Consigna del ejercicio =>
Enumera todas las expresiones que aparecen entre comillas angulares (« ») en el texto sobre el matrimonio.

Texto de origen =>
= = = = =

Uno y otra han abandonado la comunidad familiar anterior, que en las circunstancias del hombre antiguo le rodeaba y le brindaba una mayor protección que hoy, se han unido entre sí y forman ya algo inseparable. El proceso ideológico se apoya en el tenor literal del texto bíblico: con la creación de los dos sexos Dios ha querido esta unión, tan estrecha que de ahora en adelante varón y mujer forman una sola carne. El acento descansa en el «una sola», no en la «carne». Jesús lo subraya con su conclusión: en el matrimonio al marido y a la mujer hay que seguir considerándolos como una unidad. Dios mismo aparece como fundador del matrimonio -cosa que también pensaban muchos judíos incluso de cara a los matrimonios concretos-, por ello el hombre no puede ya romper esta unidad.
La argumentación de Jesús, fundada en la Escritura, no resulta nada singular a la luz del Documento de Damasco, que forma parte de la literatura qumraniana, pues también ese reducido grupo del judaísmo consideraba el relato de la creación como una prohibición del repetido matrimonio (4,21; cf. 5,1 ss). Hoy debemos buscar el sentido de la decisión de Jesús dentro del horizonte judío de su tiempo. Hay una condena tajante del connubio plural propiciado por el apetito sexual o de una poligamia sucesiva, condena que se funda en el orden de la creación, de la disposición natural de ambos sexos. Se reconoce la personalidad del hombre que permite ver en la comunidad conyugal no sólo la liberación del instinto sexual, sino la vinculación de una persona a otra, la realización personal del hombre en el encuentro y comunión con el cónyuge.
Es notable que en un tiempo y ambiente en que la mujer era considerada por lo general -incluso en el judaísmo- como un ser inferior y sometido al varón, la Biblia nos dé a conocer la dignidad humana según las miras de Dios; el hombre, sea varón o mujer, ha sido creado «a imagen y semejanza de Dios» (Gen_1:27). De este modo el matrimonio se eleva a una comunión personal, que cuanto más se realiza con mayor facilidad supera las dificultades y tensiones originadas por el instinto sexual.

= = = = =

Datos registrados =>

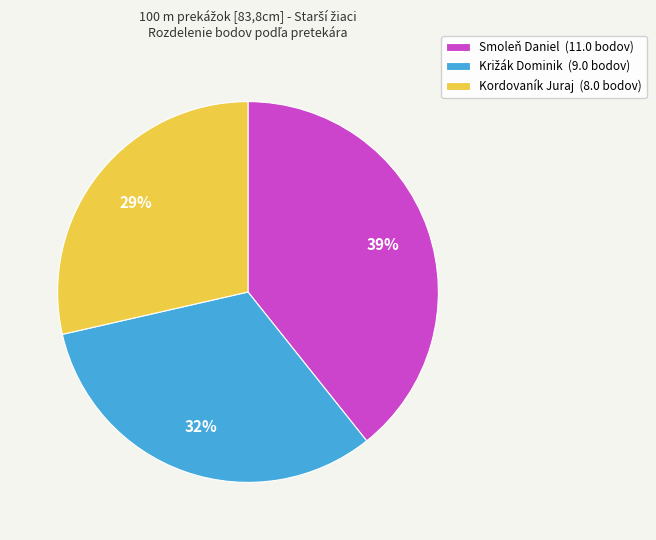

To the nearest percent, what is the average slice percentage?

33%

= = = = =

Respuesta =>
- «una sola»
- «carne»
- «a imagen y semejanza de Dios»